Virginia energy efficiency programs will get a $1 billion boost over the next decade, but how much bang for the buck the state gets for that money will hinge on how utilities and regulators decide to spend the money.
The state’s sprawling new energy law, the Grid Transformation and Security Act of 2018, includes a requirement that utilities invest more than $1.3 billion over the next decade in programs that help customers conserve energy.
Virginia’s utilities have historically lagged in efficiency spending. A 2017 report by the American Council for an Energy-Efficient Economy (ACEEE) ranked Dominion Energy’s programs 50th among the 51 largest utilities.

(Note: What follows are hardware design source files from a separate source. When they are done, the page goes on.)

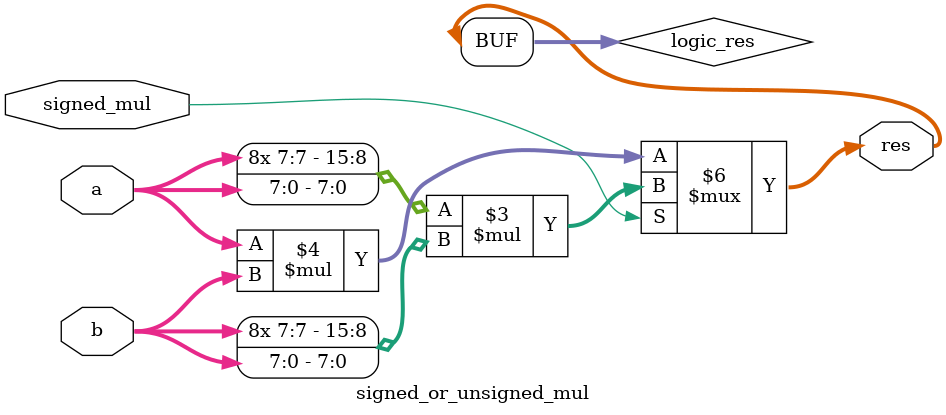
<source format=sv>


module signed_mul_4
( 
   // signed - числа в дополнительном коде. 
  input  signed [3:0] a, b,
  output signed [7:0] res
);

    // Умножение * автоматически подстраивается под знаковое и беззнаковое число.  
  assign res = a * b;

endmodule

// A parameterized module
// that implements the unsigned multiplication of N-bit numbers
// which produces 2N-bit result

module unsigned_mul
# (
  parameter n = 8
)
(   // беззнаковое число 
  input  [    n - 1:0] a, b,
  output [2 * n - 1:0] res
);
    // Умножение работает как для беззнакового. 
  assign res = a * b;

endmodule

//----------------------------------------------------------------------------
// Task
//----------------------------------------------------------------------------

// Task:
//
// Implement a parameterized module
// that produces either signed or unsigned result
// of the multiplication depending on the 'signed_mul' input bit.

module signed_or_unsigned_mul
# (
  parameter n = 8
)
(
    // На вход подаются беззнаковые числа. 
  input  [    n - 1:0] a, b,
  input                signed_mul,
  output [2 * n - 1:0] res
);


    logic [2 * n - 1:0] logic_res;
    assign res = logic_res;

    always_comb begin
        
        if(signed_mul == 1) begin
            // $signed() - функция преобразования числа в signed
            logic_res = $signed(a) * $signed(b);

        end else begin
            logic_res = a * b;

        end
    end



endmodule

</source>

In 2015, Dominion Energy spend $31 million on efficiency programs — less than 0.5 percent of yearly revenue. That average for large utilities that year was 2.7 percent of revenue, according to the ACEEE report.
The new law in Virginia commits Dominion to spending $870 million on regulated efficiency programs over 10 years, or about $87 million per year. It also has to contribute $6 million annually to a state weatherization fund.
The money has potential to help thousands of customers buy smart thermostats, add insulation, or replace inefficient lighting and appliances, all of which could save money, create jobs, and delay the need to build expensive new generation or transmission infrastructure at ratepayers’ expense.
“Unfortunately, all of that potential could easily slip away,” said Chelsea Harnish, executive director of the Virginia Energy Efficiency Council (VAEEC).